Today is Super Bowl Sunday, and even if your hometown’s team is one of the competitors, none has completely escaped chatter about the brain-injury controversy—from CNN’s report on the long-lasting damage suffered by former players, after years of impacts like those at left, to stories from Business Week and others on how states are already changing practice rules for school sports.

If you watch the game, you’ll see at least one of those expensive PSAs on the subject. And if you’re a New York Times reader, you might have seen the following quote from a 1928 issue of the Journal of the American Medical Association: “There is a very definite brain injury due to single or repeated blows on the head or jaw which cause multiple concussion hemorrhages. … The condition can no longer be ignored by the medical profession or the public.”

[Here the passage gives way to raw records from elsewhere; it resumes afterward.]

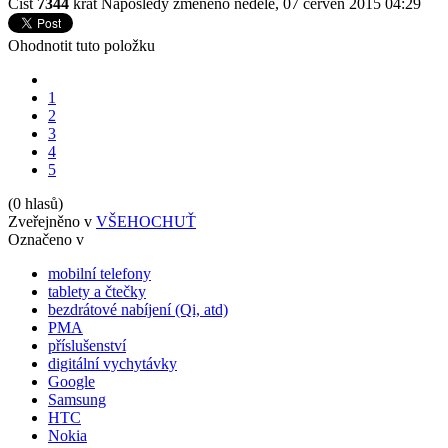
Číst
7344
krát
Naposledy změněno neděle, 07 červen 2015 04:29
Ohodnotit tuto položku
1
2
3
4
5
(0 hlasů)
Zveřejněno v
VŠEHOCHUŤ
Označeno v
mobilní telefony
tablety a čtečky
bezdrátové nabíjení (Qi, atd)
PMA
příslušenství
digitální vychytávky
Google
Samsung
HTC
Nokia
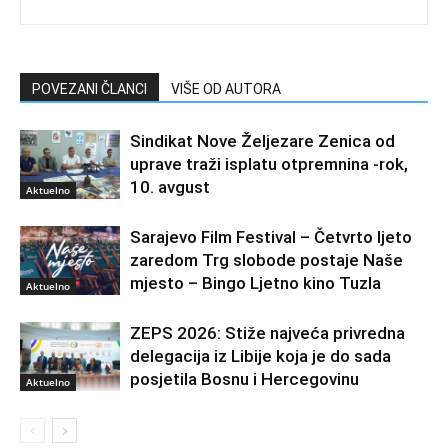
POVEZANI ČLANCI
VIŠE OD AUTORA
Sindikat Nove Željezare Zenica od
uprave traži isplatu otpremnina -rok,
10. avgust
Aktuelno
Sarajevo Film Festival – Četvrto ljeto
zaredom Trg slobode postaje Naše
mjesto – Bingo Ljetno kino Tuzla
Aktuelno
ZEPS 2026: Stiže najveća privredna
delegacija iz Libije koja je do sada
posjetila Bosnu i Hercegovinu
Aktuelno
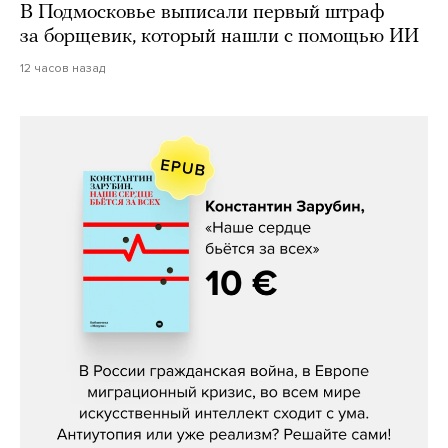
В Подмосковье выписали первый штраф
за борщевик, который нашли с помощью ИИ
12 часов назад
Константин Зарубин, «Наше сердце
бьётся за всех»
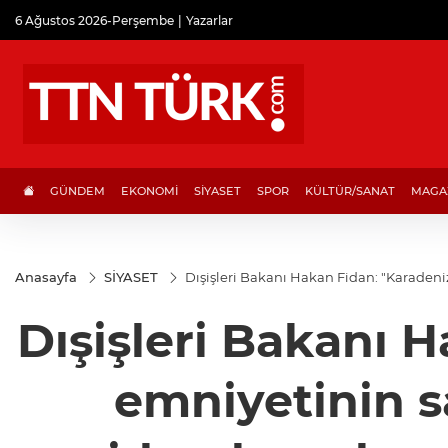
6 Ağustos 2026-Perşembe
Yazarlar
GÜNDEM
EKONOMİ
SİYASET
SPOR
KÜLTÜR/SANAT
MAGA
Anasayfa
SİYASET
Dışişleri Bakanı Hakan Fidan: "Karadeni
Dışişleri Bakanı 
emniyetinin s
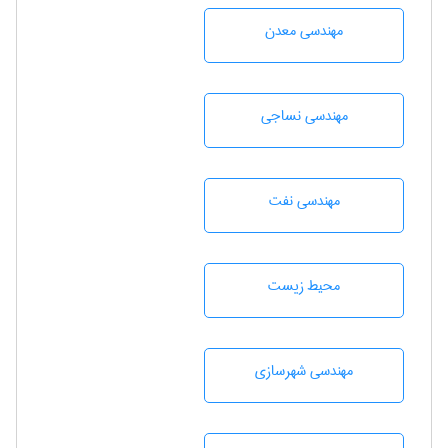
مهندسی معدن
مهندسي نساجی
مهندسی نفت
محيط زيست
مهندسی شهرسازی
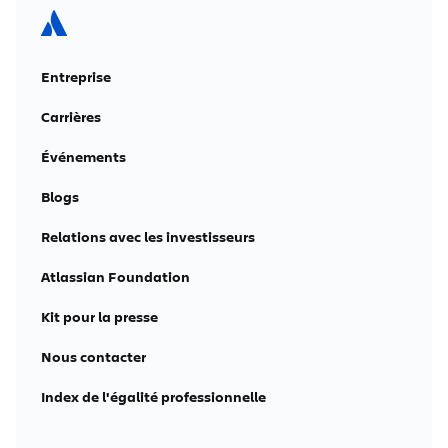
Entreprise
Carrières
Événements
Blogs
Relations avec les investisseurs
Atlassian Foundation
Kit pour la presse
Nous contacter
Index de l'égalité professionnelle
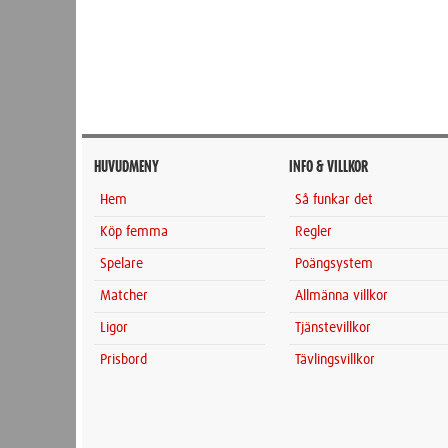
HUVUDMENY
INFO & VILLKOR
Hem
Så funkar det
Köp femma
Regler
Spelare
Poängsystem
Matcher
Allmänna villkor
Ligor
Tjänstevillkor
Prisbord
Tävlingsvillkor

The report was cited by science writer Deborah Blum, who took particular aim at the NFL’s “injury expert,” Dr. Ira Casson. Dr. Casson has repeatedly said that there is “not enough evidence” that the injuries were lasting; Blum advises he learn how to use Google, then gives more  details of how the same gnarled lesions that we’re seeing now were found in autopsies 80 years ago.

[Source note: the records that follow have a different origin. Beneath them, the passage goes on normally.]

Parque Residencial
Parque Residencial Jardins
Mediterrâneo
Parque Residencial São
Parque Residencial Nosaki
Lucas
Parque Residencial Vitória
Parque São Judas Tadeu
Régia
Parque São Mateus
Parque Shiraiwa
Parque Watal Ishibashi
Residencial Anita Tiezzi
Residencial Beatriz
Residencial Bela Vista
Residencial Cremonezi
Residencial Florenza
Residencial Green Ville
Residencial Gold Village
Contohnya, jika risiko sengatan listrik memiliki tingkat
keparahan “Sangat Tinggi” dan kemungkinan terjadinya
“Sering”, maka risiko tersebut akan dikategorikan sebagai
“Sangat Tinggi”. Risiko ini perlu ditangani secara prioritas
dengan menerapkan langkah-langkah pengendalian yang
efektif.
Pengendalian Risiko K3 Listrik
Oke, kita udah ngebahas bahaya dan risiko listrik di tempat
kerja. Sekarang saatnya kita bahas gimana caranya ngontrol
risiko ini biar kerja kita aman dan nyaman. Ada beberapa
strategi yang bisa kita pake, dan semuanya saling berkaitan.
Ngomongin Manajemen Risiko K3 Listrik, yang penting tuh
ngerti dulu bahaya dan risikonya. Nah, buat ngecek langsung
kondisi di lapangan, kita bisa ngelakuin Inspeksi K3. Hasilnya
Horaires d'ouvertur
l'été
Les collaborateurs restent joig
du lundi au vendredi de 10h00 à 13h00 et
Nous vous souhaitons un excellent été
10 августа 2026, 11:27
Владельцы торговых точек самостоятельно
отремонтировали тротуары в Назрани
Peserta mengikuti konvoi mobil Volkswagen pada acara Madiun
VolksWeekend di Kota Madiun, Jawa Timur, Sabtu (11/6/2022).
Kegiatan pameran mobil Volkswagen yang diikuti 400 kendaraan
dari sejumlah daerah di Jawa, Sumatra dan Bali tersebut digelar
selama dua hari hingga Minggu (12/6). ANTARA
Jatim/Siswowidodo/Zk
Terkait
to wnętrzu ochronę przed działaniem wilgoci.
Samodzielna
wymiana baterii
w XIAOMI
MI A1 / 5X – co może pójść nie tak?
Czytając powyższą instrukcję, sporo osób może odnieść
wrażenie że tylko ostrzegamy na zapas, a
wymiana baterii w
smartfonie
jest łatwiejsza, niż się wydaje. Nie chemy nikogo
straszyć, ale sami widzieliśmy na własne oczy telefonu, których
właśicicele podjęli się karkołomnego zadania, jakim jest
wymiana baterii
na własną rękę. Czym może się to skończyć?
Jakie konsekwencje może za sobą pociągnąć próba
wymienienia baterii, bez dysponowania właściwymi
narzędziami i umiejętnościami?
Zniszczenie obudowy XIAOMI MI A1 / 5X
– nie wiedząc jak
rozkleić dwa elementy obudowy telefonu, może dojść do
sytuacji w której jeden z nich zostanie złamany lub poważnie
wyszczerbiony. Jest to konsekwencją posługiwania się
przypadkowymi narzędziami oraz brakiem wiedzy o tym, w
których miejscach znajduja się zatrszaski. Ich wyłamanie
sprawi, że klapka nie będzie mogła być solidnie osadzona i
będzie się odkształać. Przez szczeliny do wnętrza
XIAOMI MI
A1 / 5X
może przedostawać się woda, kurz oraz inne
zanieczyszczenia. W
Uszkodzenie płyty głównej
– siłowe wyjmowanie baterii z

Blum, a 56-year old Pulitzer-winning journalist, is the latest member of our Power Women for Safe Football club, the cavalcade of powerful women, many of them grandmothers, who helped jump-start the concussion debate.

This week, Rep. Linda Sanchez, one of the members that  WVFC has previously profiled, was featured on Dan Rather Reports in the segment “Taking a Hit.” Sanchez told Rather that Casson and the NFL seemed “very reminiscent of the tobacco industry saying that smoking didn’t cause, um–any damage to your health because they had their own studies. And their own studies, surprisingly, concluded that–you know, concussions, you know, really weren’t a big deal. I’m paraphrasing here. But, for many years, the attitude was to kind of muddy the water, so to speak, and not come out with a strong statement about concussion.”

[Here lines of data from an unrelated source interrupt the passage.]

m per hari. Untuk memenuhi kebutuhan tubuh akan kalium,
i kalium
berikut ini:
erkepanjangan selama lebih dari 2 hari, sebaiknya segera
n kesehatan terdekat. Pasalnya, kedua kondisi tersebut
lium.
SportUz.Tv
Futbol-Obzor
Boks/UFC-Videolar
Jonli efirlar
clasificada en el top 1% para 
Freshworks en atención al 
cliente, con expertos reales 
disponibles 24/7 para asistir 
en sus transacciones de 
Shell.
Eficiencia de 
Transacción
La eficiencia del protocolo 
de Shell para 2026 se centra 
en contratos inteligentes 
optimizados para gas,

And just today, NPR featured Miami neurologist Dr. Gillian Hotz, 40, who described how players get away with hiding multiple concussions: “What happens is, they build up this sensitivity that it’s OK to have these headaches all the time, that it’s OK to be a little dizzy, it’s OK that their vision’s blacked out. It goes away and they just keep playing, and the next time, it happens faster and the headaches last a little longer.” (Click here to watch Dr. Hotz on ESPN, showing as well as telling.)

We wonder if Gay Culverhouse, the former owner of the Tampa Bay Buccaneers who really blew the whistle on the NFL’s deceptions last fall, is pleased that things are starting to move — or if she, like many of us, is equally impatient that it took this long to start to make football safer.